E2651. Using Deep Learning to Detect Atlantoaxial Instability
  1. David Lee; David Geffen School of Medicine at UCLA
  2. Ming-Yeah Hu; David Geffen School of Medicine at UCLA
  3. Raffi Salibian; Olive View-UCLA Medical Center; David Geffen School of Medicine at UCLA
Anteroposterior atlantoaxial instability (AAI) is characterized by increased mobility between the atlas (C1) and the axis (C2) in the anteroposterior plane. AAI may result from both osseous and ligamentous abnormalities at C1-C2 and can be seen with congenital conditions like Down syndrome or may be acquired after trauma or an inflammatory arthritis, like rheumatoid arthritis. A plain radiograph of the cervical spine in lateral projection is the most commonly used imaging modality to diagnose AAI. Flexion-extension views of the cervical spine in lateral projection can provide better diagnostic accuracy in AAI. The atlantodental interval (ADI) is measured between the anterior border of the dens and the posterior border of the anterior arch of C1. An ADI > 3 mm in adults is suggestive of AAI. We aim to develop a deep learning platform to automatically flag radiographs concerning for AAI. Automated detection of AAI can assist Radiologists with workflow optimization to ensure cases of AAI are interpreted in a timely manner. Physicians in clinical specialties, such as emergency medicine and rheumatology, may also benefit from this model when radiologist expertise is scarce or not immediately available.

Materials and Methods:
After obtaining Institutional Review Board (IRB) approval, we surveyed the available adult cervical spine radiographs from 2007 to 2022 at our institution. We measured the ADI between the posterior border of the atlas and the anterior border of the dens and classified > 3 mm as abnormal. The data consisted of 547 normal and 543 abnormal cases, which were randomly split into 1000 training and 90 test datasets. We employed YOLOv5 as the deep learning platform to perform object detection based on the training data with a bounding box label. Our bounding box was placed between the posterior border of the dens and the anterior border of the atlas. We trained our model using the pre-trained YOLOv5l weights with a resolution of 416, and max epoch of 600.
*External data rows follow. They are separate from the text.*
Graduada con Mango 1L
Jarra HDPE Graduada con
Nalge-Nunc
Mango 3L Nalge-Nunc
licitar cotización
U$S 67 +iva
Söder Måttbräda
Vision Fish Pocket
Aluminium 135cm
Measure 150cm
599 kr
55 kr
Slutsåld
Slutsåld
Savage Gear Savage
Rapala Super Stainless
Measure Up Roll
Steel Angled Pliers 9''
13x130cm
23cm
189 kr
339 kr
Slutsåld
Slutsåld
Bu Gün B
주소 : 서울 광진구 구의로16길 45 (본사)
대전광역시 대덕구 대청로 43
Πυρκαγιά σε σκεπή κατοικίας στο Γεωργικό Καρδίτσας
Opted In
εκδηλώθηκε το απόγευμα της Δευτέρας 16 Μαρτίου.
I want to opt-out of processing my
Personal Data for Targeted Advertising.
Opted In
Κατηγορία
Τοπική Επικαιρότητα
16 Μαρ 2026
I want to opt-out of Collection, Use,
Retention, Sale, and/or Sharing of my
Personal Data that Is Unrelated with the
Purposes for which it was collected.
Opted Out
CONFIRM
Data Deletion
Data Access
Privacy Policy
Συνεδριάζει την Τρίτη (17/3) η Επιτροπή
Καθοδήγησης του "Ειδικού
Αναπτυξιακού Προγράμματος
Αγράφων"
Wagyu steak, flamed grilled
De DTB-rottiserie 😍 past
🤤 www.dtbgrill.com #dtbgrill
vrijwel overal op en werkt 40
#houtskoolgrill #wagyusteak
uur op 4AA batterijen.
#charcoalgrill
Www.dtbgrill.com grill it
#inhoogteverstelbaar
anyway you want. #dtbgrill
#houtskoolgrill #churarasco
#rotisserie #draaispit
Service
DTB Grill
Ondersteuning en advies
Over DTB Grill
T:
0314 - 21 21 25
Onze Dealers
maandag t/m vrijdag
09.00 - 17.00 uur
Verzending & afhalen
The training was completed in 2.5 hours and 200 epochs, with >0.99 precision and recall. On testing 90 cases, the true positive, true negative, false positive, and false negative counts were 31, 52, 6, and 1, respectively. The accuracy, precision, and recall of the test data were 0.93, 0.84 and 0.97, respectively.

We developed a deep learning model that can aid clinicians in assessing the risk of atlantoaxial instability based on lateral cervical radiographs without immediate input from the radiologist. Our model effectively detects an abnormal ADI on lateral cervical radiographs and may assist physicians in developing further diagnostic or management plans in patients with suspected atlantoaxial instability (AAI).